Effective dispute resolution comes in many forms – by John Munton, Director of Dispute Resolution Services, CEDR
One of the key strengths associated with the mediation process is its flexibility. However, in my experience very few users of mediation choose to take control and design a process around their dispute rather than the other way around. Because whilst the tried and tested one day open-ended mediation model has proved highly successful over the years, there are times when a different approach may prove to be more effective, be that a time-limited mediation day or indeed a more flexible process conducted over a number of weeks. I have seen both approaches used over the last 12 months, and for the right cases they increase the likelihood of a successful outcome.
Time limited mediation
A good example of the time-limited approach was the NHS Litigation Authority pilot scheme that CEDR administered in 2014/15. When I was working on the set up of the Pilot I have to say that I was rather sceptical, believing that a time limitation would hamper the ability of the mediator to bring the parties together over what tended to be very emotional issues. In practice, however, my concerns proved unfounded; the process proved to be very effective, settlement rates were higher than the average and user satisfaction was considerable on all sides. The same has been the case on the time-limited commercial mediation that CEDR conducts under our Low Cost Mediation (125 Scheme). This allows for a maximum of 7 hours of mediation time for a fixed cost, and again the settlement rate has been impressive. As a result, we are increasingly seeing client law firms select this model repeatedly for more modest claims.
Flexible time frames
I’ve often thought that, on more complex matters or where the parties are geographically separated by large distances, the parties should work with the mediator to agree the most effective use of the mediation window. CEDR is often named, for instance, as the mediation provider in Information & Communications Technology (ICT) contracts that allow for a mediation window of circa 6 weeks. I have noticed that, as a first step, companies in this sector want to develop an action plan with the mediator on how best to use the window most effectively. They want to ensure that the mediator is fully briefed on the issues in dispute, and understands the parties’ respective positions and any technical aspects long before the face-to-face phase of the mediation takes place.
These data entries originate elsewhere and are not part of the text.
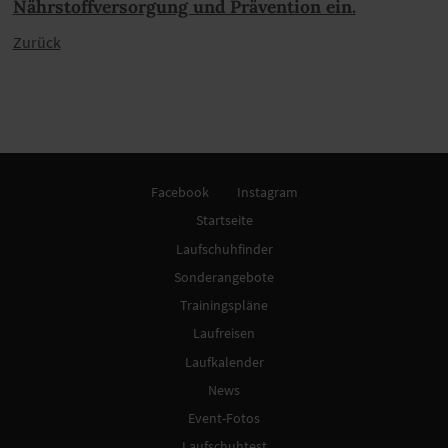
Nährstoffversorgung und Prävention ein.
Zurück
Facebook
Instagram
Startseite
Laufschuhfinder
Sonderangebote
Trainingspläne
Laufreisen
Laufkalender
News
Event-Fotos
Laufschuhtest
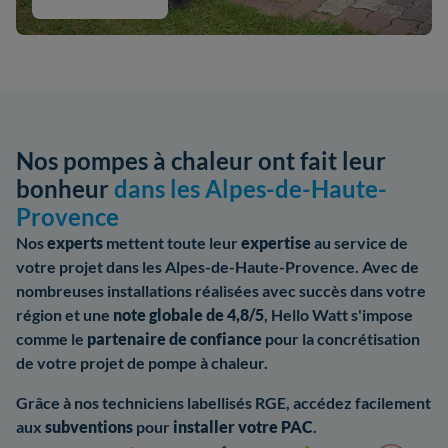
Nos pompes à chaleur ont fait leur
bonheur
dans les Alpes-de-Haute-
Provence
Nos
experts
mettent toute leur
expertise
au service de
votre projet dans les Alpes-de-Haute-Provence. Avec de
nombreuses installations réalisées avec succès dans votre
région et une
note globale de 4,8/5
, Hello Watt s'impose
comme le
partenaire de confiance
pour la concrétisation
de votre projet de pompe à chaleur.
Grâce à nos techniciens labellisés RGE, accédez facilement
aux
subventions
pour
installer votre PAC
.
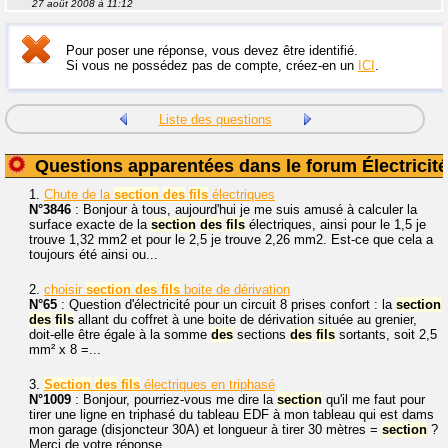
27 août 2008 à 11:12
Pour poser une réponse, vous devez être identifié.
Si vous ne possédez pas de compte, créez-en un
ICI
.
Liste des questions
Questions apparentées dans le forum Électricité
1.
Chute de la
section
des
fils
électriques
N°3846
: Bonjour à tous, aujourd'hui je me suis amusé à calculer la
surface exacte de la
section
des
fils
électriques, ainsi pour le 1,5 je
trouve 1,32 mm2 et pour le 2,5 je trouve 2,26 mm2. Est-ce que cela a
toujours été ainsi ou...
2.
choisir
section
des
fils
boite de dérivation
N°65
: Question d'électricité pour un circuit 8 prises confort : la
section
des
fils
allant du coffret à une boite de dérivation située au grenier,
doit-elle être égale à la somme
des
sections
des
fils
sortants, soit 2,5
mm² x 8 =...
3.
Section
des
fils
électriques en triphasé
N°1009
: Bonjour, pourriez-vous me dire la
section
qu'il me faut pour
tirer une ligne en triphasé du tableau EDF à mon tableau qui est dams
mon garage (disjoncteur 30A) et longueur à tirer 30 mètres =
section
?
Merci de votre réponse....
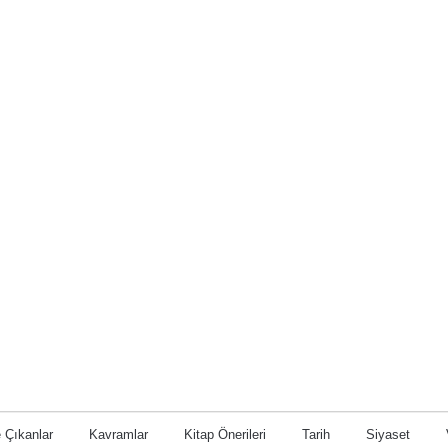
 Çıkanlar
Kavramlar
Kitap Önerileri
Tarih
Siyaset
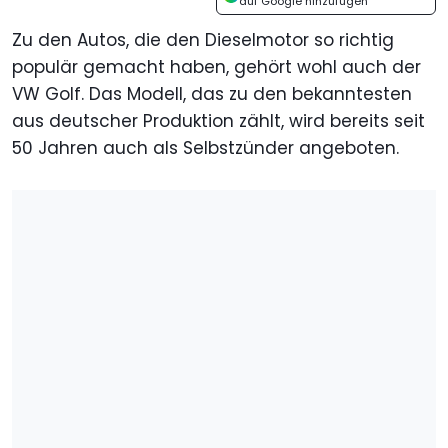
auf Google hinzufügen
Zu den Autos, die den Dieselmotor so richtig
populär gemacht haben, gehört wohl auch der
VW Golf. Das Modell, das zu den bekanntesten
aus deutscher Produktion zählt, wird bereits seit
50 Jahren auch als Selbstzünder angeboten.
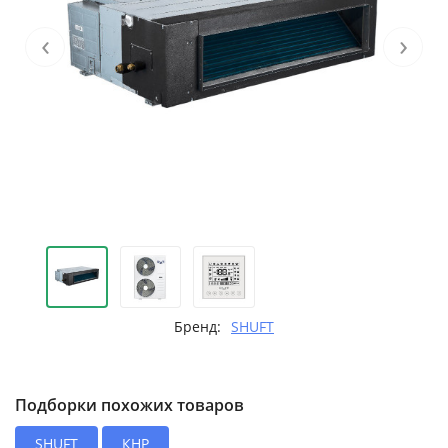
‹
›
Бренд:
SHUFT
Подборки похожих товаров
SHUFT
КНР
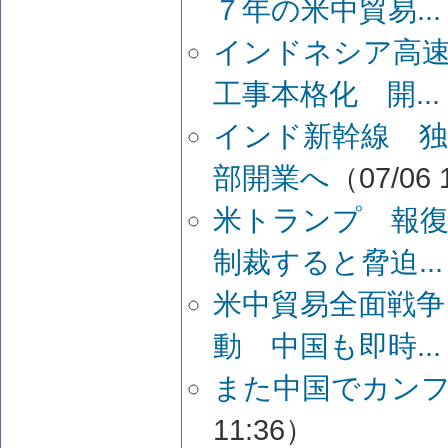
７年の米中貿易...
インドネシア高
工事本格化 開...
インド新幹線 独
部開業へ
（07/06 
米トランプ 報
制裁すると脅迫...
米中貿易全面戦争
動 中国も即時...
また中国でカン
11:36）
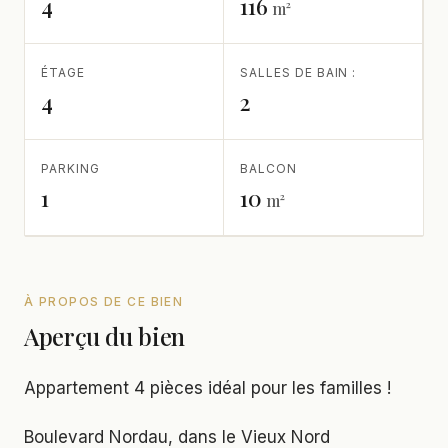
4
116
m²
ÉTAGE
SALLES DE BAIN :
4
2
PARKING
BALCON
1
10
m²
À PROPOS DE CE BIEN
Aperçu du bien
Appartement 4 pièces idéal pour les familles !
Boulevard Nordau, dans le Vieux Nord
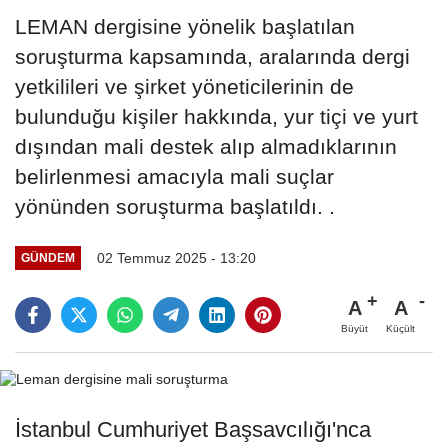
LEMAN dergisine yönelik başlatılan
soruşturma kapsamında, aralarında dergi
yetkilileri ve şirket yöneticilerinin de
bulunduğu kişiler hakkında, yur tiçi ve yurt
dışından mali destek alıp almadıklarının
belirlenmesi amacıyla mali suçlar
yönünden soruşturma başlatıldı. .
02 Temmuz 2025 - 13:20
GÜNDEM
A
A
Büyüt
Küçült
İstanbul Cumhuriyet Başsavcılığı'nca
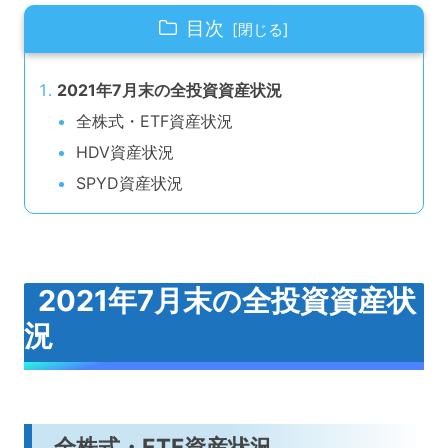
目次
2021年7月末の全投資資産状況
全株式・ETF資産状況
HDV資産状況
SPYD資産状況
2021年7月末の全投資資産状
況
全株式・ETF資産状況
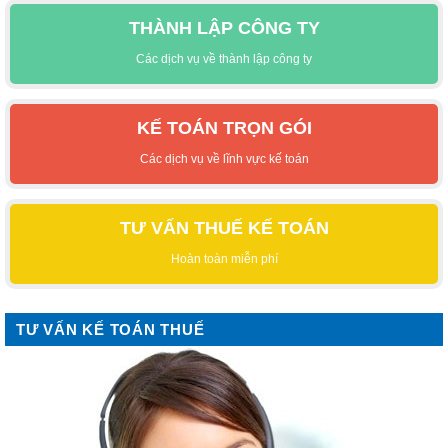
THÀNH LẬP CÔNG TY
Các dịch vụ về thành lập công ty
KẾ TOÁN TRỌN GÓI
Các dịch vụ về lĩnh vực kế toán
TƯ VẤN THUẾ KẾ TOÁN
Hoàn toàn miễn phí
TƯ VẤN KẾ TOÁN THUẾ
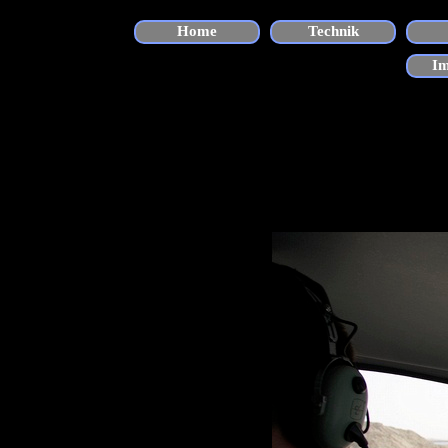
Direkt zum Seiteninhalt
Home
Technik
I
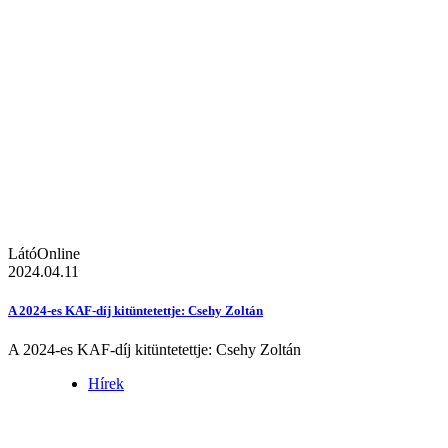
LátóOnline
2024.04.11
A 2024-es KAF-díj kitüntetettje: Csehy Zoltán
A 2024-es KAF-díj kitüntetettje: Csehy Zoltán
Hírek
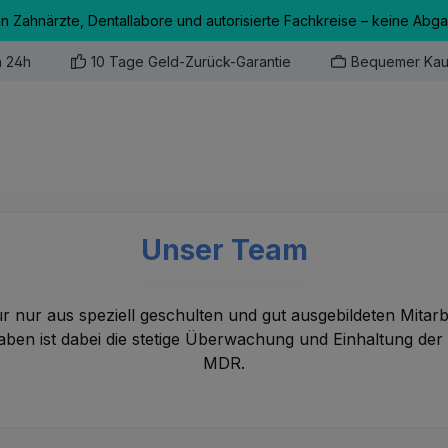
an Zahnärzte, Dentallabore und autorisierte Fachkreise – keine Abg
n 24h
10 Tage Geld-Zurück-Garantie
Bequemer Kau
Unser Team
ür nur aus speziell geschulten und gut ausgebildeten Mitarb
en ist dabei die stetige Überwachung und Einhaltung der 
MDR.
- Wir suchen dich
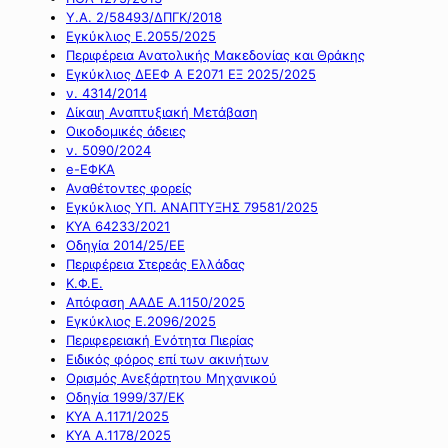
Υ.Α. 2/58493/ΔΠΓΚ/2018
Εγκύκλιος Ε.2055/2025
Περιφέρεια Ανατολικής Μακεδονίας και Θράκης
Εγκύκλιος ΔΕΕΦ Α Ε2071 ΕΞ 2025/2025
ν. 4314/2014
Δίκαιη Αναπτυξιακή Μετάβαση
Οικοδομικές άδειες
ν. 5090/2024
e-ΕΦΚΑ
Αναθέτοντες φορείς
Εγκύκλιος ΥΠ. ΑΝΑΠΤΥΞΗΣ 79581/2025
ΚΥΑ 64233/2021
Οδηγία 2014/25/ΕΕ
Περιφέρεια Στερεάς Ελλάδας
Κ.Φ.Ε.
Απόφαση ΑΑΔΕ Α.1150/2025
Εγκύκλιος Ε.2096/2025
Περιφερειακή Ενότητα Πιερίας
Ειδικός φόρος επί των ακινήτων
Ορισμός Ανεξάρτητου Μηχανικού
Οδηγία 1999/37/ΕΚ
ΚΥΑ Α.1171/2025
ΚΥΑ Α.1178/2025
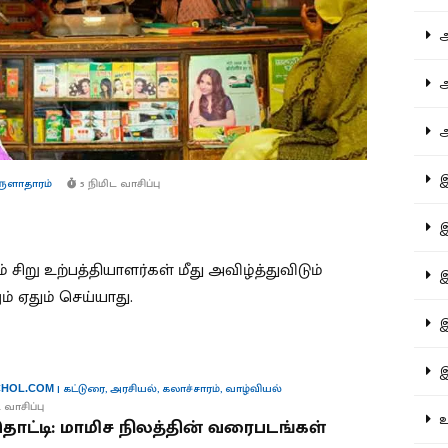
ஆச
ஆர
ஆள
இத
ுளாதாரம்
5 நிமிட வாசிப்பு
இந
 சிறு உற்பத்தியாளர்கள் மீது அவிழ்த்துவிடும்
இன
் ஏதும் செய்யாது.
இர
இல
|
கட்டுரை
,
அரசியல்
,
கலாச்சாரம்
,
வாழ்வியல்
HOL.COM
 வாசிப்பு
உர
ட்டி: மாமிச நிலத்தின் வரைபடங்கள்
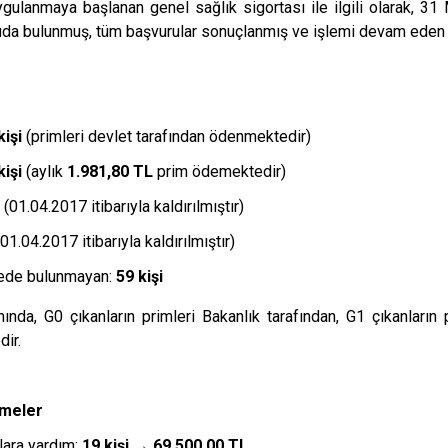
ulanmaya başlanan genel sağlık sigortası ile ilgili olarak, 31 M
da bulunmuş, tüm başvurular sonuçlanmış ve işlemi devam eden 
kişi
(primleri devlet tarafından ödenmektedir)
kişi
(aylık
1.981,80 TL
prim ödemektedir)
(01.04.2017 itibarıyla kaldırılmıştır)
01.04.2017 itibarıyla kaldırılmıştır)
anede bulunmayan:
59 kişi
da, G0 çıkanların primleri Bakanlık tarafından, G1 çıkanların p
ir.
emeler
lara yardım:
19 kişi → 69.500,00 TL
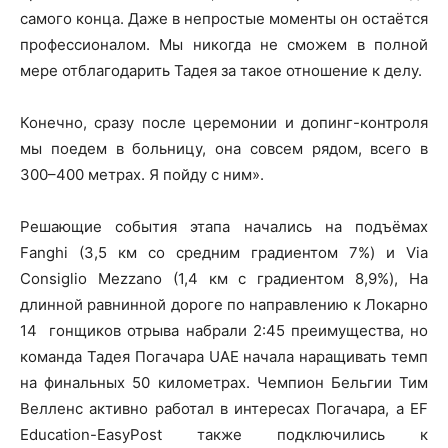
самого конца. Даже в непростые моменты он остаётся
профессионалом. Мы никогда не сможем в полной
мере отблагодарить Тадея за такое отношение к делу.
Конечно, сразу после церемонии и допинг-контроля
мы поедем в больницу, она совсем рядом, всего в
300–400 метрах. Я пойду с ним».
Решающие события этапа начались на подъёмах
Fanghi (3,5 км со средним градиентом 7%) и Via
Consiglio Mezzano (1,4 км с градиентом 8,9%), На
длинной равнинной дороге по направлению к Локарно
14 гонщиков отрыва набрали 2:45 преимущества, но
команда Тадея Погачара UAE начала наращивать темп
на финальных 50 километрах. Чемпион Бельгии Тим
Велленс активно работал в интересах Погачара, а EF
Education-EasyPost также подключились к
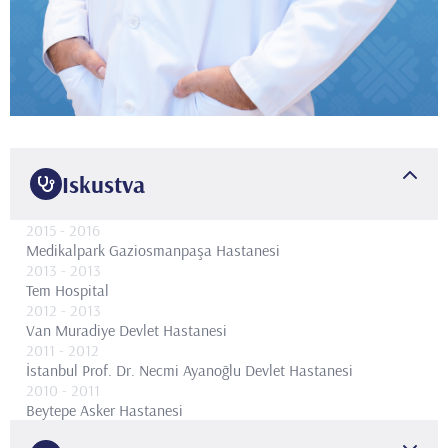
Iskustva
2015
- 2016
Medikalpark Gaziosmanpaşa Hastanesi
2013
- 2013
Tem Hospital
2012
- 2013
Van Muradiye Devlet Hastanesi
2011
- 2012
İstanbul Prof. Dr. Necmi Ayanoğlu Devlet Hastanesi
2010
- 2011
Beytepe Asker Hastanesi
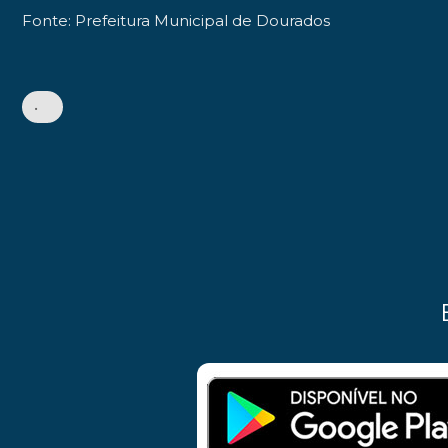
Fonte: Prefeitura Municipal de Dourados
•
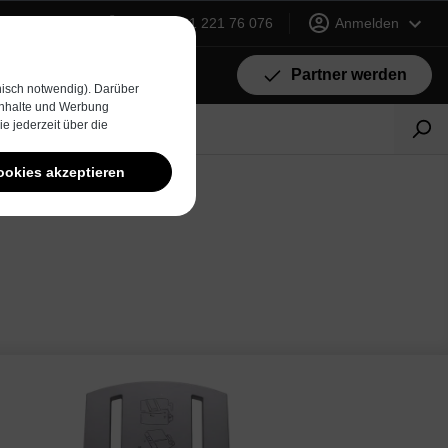
+49 (0) 231 221 76 076
Anmelden
Partner werden
isch notwendig). Darüber
 Inhalte und Werbung
e jederzeit über die
ookies akzeptieren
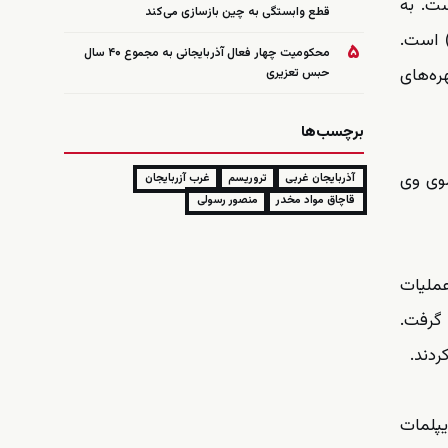
ست. به
قطع وابستگی به چین بازسازی می‌کند
) است.
۵
محکومیت چهار فعال آذربایجانی به مجموع ۴۰ سال
ره‌های
حبس تعزیری
برچسب‌ها
شد. پسر عموی وی
آذربایجان غربی
تروریسم
غرب آزربایجان
قاچاق مواد مخدر
منصور رسولی
عملیات
 گرفت.
ردند.
یپلمات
Last year, for example, we worked on a large and complex dispute between a European ICT vendor and their South American customer. The parties used the mediation window to maximum effect with a number of online briefings and individual sessions with the mediator long before all parties travelled to London for a mediation session (London remains a very popular venue for mediations even if the dispute has little or no connection with the UK). The result was that serious negotiations got underway almost immediately the parties gathered at the mediation session, and the matter settled comfortably before the end of the day.
Think about an adaptable process
My advice to users of mediation is: don’t be afraid to talk to stakeholders, the mediator and/or the mediation provider about customising the mediation process. It could well save time and money as well as increasing the opportunities for a successful outcome.